The figure is Glynn, and she is painting when I arrive. Her apartment is warm and clean. There is goopy, colorful art on her walls, but she says it’s all her partner’s. “It used to be bare here when I lived alone,” she tells me. “I need the blankness to work. But it’s nice to have stuff around.” Next to her easel is her laptop, an iPhone tripod and a bottle of water. Untitled is in some ways a signature painting of Glynn’s: a self-portrait of a naked figure in an ethereal, natural setting. In a bigger version, like Self-Portrait with One Foot Forward and One Hand Reaching Out (2020) the figure steps into a colorful, idyll nature scene with tufted, violet clouds and green-yellow fall foliage. She is barefoot, a giant goddess—the trees come up to her ankles. She neither springs forward nor sinks into the foreground, floating on the surface. She beckons you into her world. These natural scenes often have ruptures, if you look closely. The little circle at the bottom left of Sunset (2021) is like a little glitch in her matrix. While these landscapes may appear to be placeless, like stock images, they are usually based on a picture of a place she has been. “I was feeling sad in Vermont,” Glynn tells me of the circumstances that led to the picture in the background of Self-Portrait with One Foot. Life, heartbreak, betrayal and friendship seem to press themselves just beyond the frame of her Eden, lying in wait like shared secrets.

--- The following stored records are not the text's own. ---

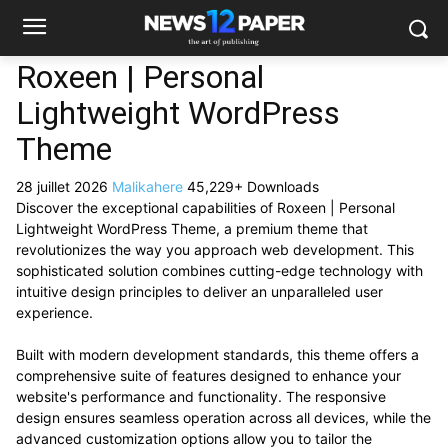
Roxeen | Personal
Lightweight WordPress
Theme
28 juillet 2026
Malikahere
45,229+ Downloads
Discover the exceptional capabilities of Roxeen | Personal
Lightweight WordPress Theme, a premium theme that
revolutionizes the way you approach web development. This
sophisticated solution combines cutting-edge technology with
intuitive design principles to deliver an unparalleled user
experience.
Built with modern development standards, this theme offers a
comprehensive suite of features designed to enhance your
website's performance and functionality. The responsive
design ensures seamless operation across all devices, while the
advanced customization options allow you to tailor the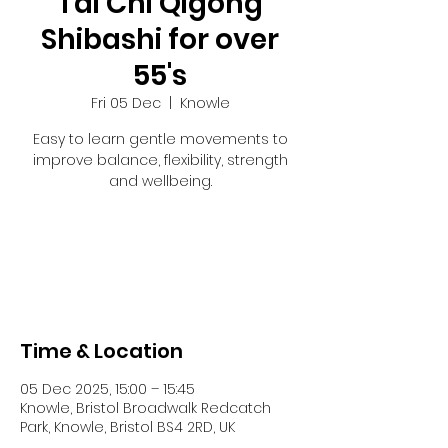
Tai Chi Qigong
Shibashi for over
55's
Fri 05 Dec
  |  
Knowle
Easy to learn gentle movements to
improve balance, flexibility, strength
and wellbeing.
Registration is closed
See other events
Time & Location
05 Dec 2025, 15:00 – 15:45
Knowle, Bristol Broadwalk Redcatch
Park, Knowle, Bristol BS4 2RD, UK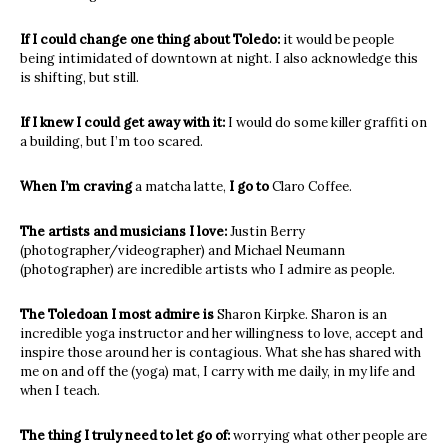
If I could change one thing about Toledo:
it would be people
being intimidated of downtown at night. I also acknowledge this
is shifting, but still.
If I knew I could get away with it:
I would do some killer graffiti on
a building, but I’m too scared.
When I’m craving
a matcha latte,
I go to
Claro Coffee.
The artists and musicians I love:
Justin Berry
(photographer/videographer) and Michael Neumann
(photographer) are incredible artists who I admire as people.
The Toledoan I most admire is
Sharon Kirpke. Sharon is an
incredible yoga instructor and her willingness to love, accept and
inspire those around her is contagious. What she has shared with
me on and off the (yoga) mat, I carry with me daily, in my life and
when I teach.
The thing I truly need to let go of:
worrying what other people are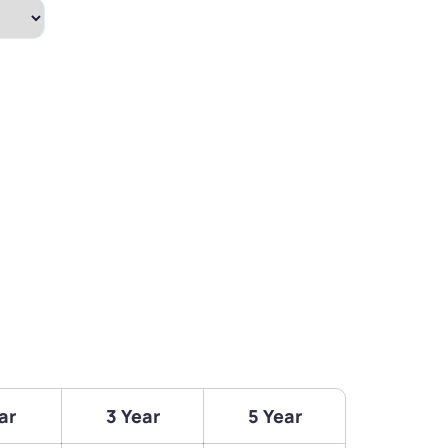
ar
3 Year
5 Year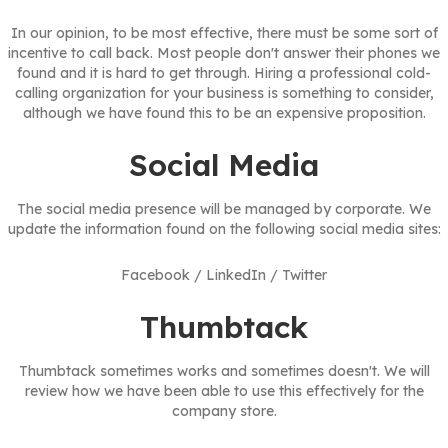
In our opinion, to be most effective, there must be some sort of
incentive to call back. Most people don't answer their phones we
found and it is hard to get through. Hiring a professional cold-
calling organization for your business is something to consider,
although we have found this to be an expensive proposition.
Social Media
The social media presence will be managed by corporate. We
update the information found on the following social media sites:
Facebook / LinkedIn / Twitter
Thumbtack
Thumbtack sometimes works and sometimes doesn't. We will
review how we have been able to use this effectively for the
company store.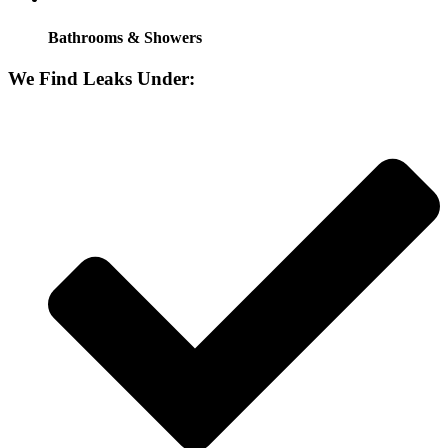
Bathrooms & Showers
We Find Leaks Under: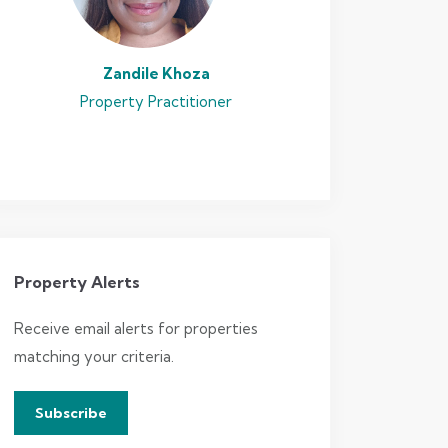
Zandile Khoza
Property Practitioner
Property Alerts
Receive email alerts for properties
matching your criteria.
Subscribe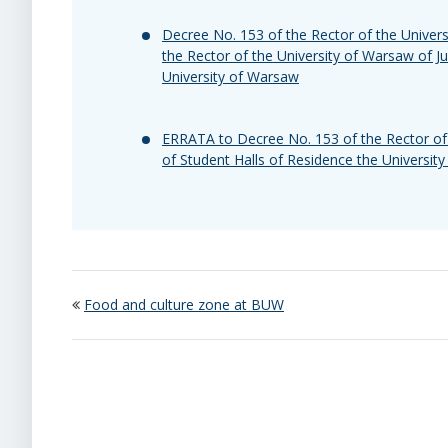
Decree No. 153 of the Rector of the Unive
the Rector of the University of Warsaw of J
University of Warsaw
ERRATA to Decree No. 153 of the Rector of 
of Student Halls of Residence the Universit
Food and culture zone at BUW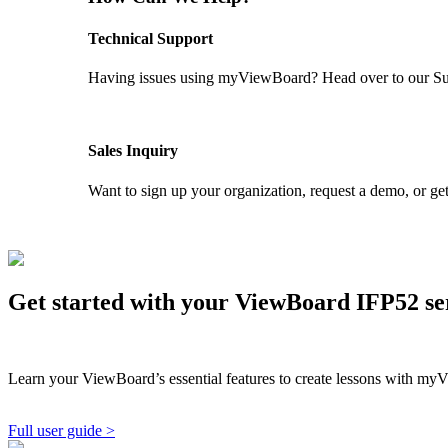
Technical Support
Having issues using myViewBoard? Head over to our Supp
GET SUPPORT
Sales Inquiry
Want to sign up your organization, request a demo, or get
CONTACT US
Get started with your ViewBoard IFP52 s
Learn your ViewBoard’s essential features to create lessons with myV
Full user guide >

Glynn learned to paint at her father’s set construction company in Miami, Florida. Her brothers would get sent to do construction and she would get sent with “the one other woman and the gays” to the scenic department, where she painted sets for plays, theaters and amusement parks. Eventually she joined an arts-focused Miami public school, primarily to continue art, but also because she learned she wouldn’t have to take gym, and the thought of being in a boy’s locker room terrified her. During her undergrad studies at School of the Museum of Fine Arts at Tufts University, she stopped painting, before picking it back up in grad school at Columbia. Even now, Glynn feels a primordial draw to painting describing it as a “survival mechanism.” “I wasn’t planning on going to grad school. I also wasn’t planning on transitioning. I thought about putting grad school on hold because I wanted to hide. But then I needed to paint again.”
At yoga two weeks later, we lie next to each other in shavasana and talk about how hot the guy behind us is. We also talk about the conflicted burden of representation, the types of visibility that institutions ask of marginalized people. She wonders out loud if she can ever just be “a painter,” or if she’ll always have to be a “trans painter.” Self-portraits have been a way for her to take charge of her own image. But sometimes she can be interested in more fundamental things—like time and space, she tells me, or more formal concerns: “How little does it take to signal an inside and an outside?” In her recent works at Vielmetter in Los Angeles she’s testing these waters. The show consists of two paintings, Interior #1 and Interior #2 (both works 2021), which depict the front and the back of a self-portrait, displayed on two sides of a column in the center of the gallery. Here, the wall became a sort of minimalist sculpture, an extension of her interest in the binaries that construct architecture, painting, but also heterosexism.
In a spare, wistful painting like If You Were A Cup (2021), the canvas is white and the only object is a wine glass with pink and blue flowers. A soft, blue line connotes something like a table, floor, or a wall. This economy imbues her surfaces with a certain mystery. Like, who is she??? Glynn has been doing self-portraits since an early age, and they’ve become a way for her to celebrate her visibility. But these still lifes are also very intentional. The juxtaposition between still lifes and self-portraits in her oeuvre imbues each genre with the aura of the other—is the flower Glynn? Is Glynn a flower in a landscape? In this light, paintings like Before (2020)—a knife with an apple—and After (2020)—a knife and a sliced apple—take on metaphorical resonances. Are these about surgery? Are we extrapolating from her identity in a way that oversteps? It could also just be the passage of time, as expressed through painting. Ultimately it’s both. “I named my tits form and content,” she tells me, succinctly wrapping up her philosophy, “because you can’t tell the difference.”
In the next few months, she’s preparing for a big solo show at Vielmetter set to open next fall 2023. She’s not exactly sure what’s next, but she knows that she wants to work more intuitively, to not have so much of a framework all the time. After yoga, she drives me in her tiny car and we go to an opening downtown together. This fall feels like winter. “I just want to play more,” she tells me, and we step into the crowd to look for our friends.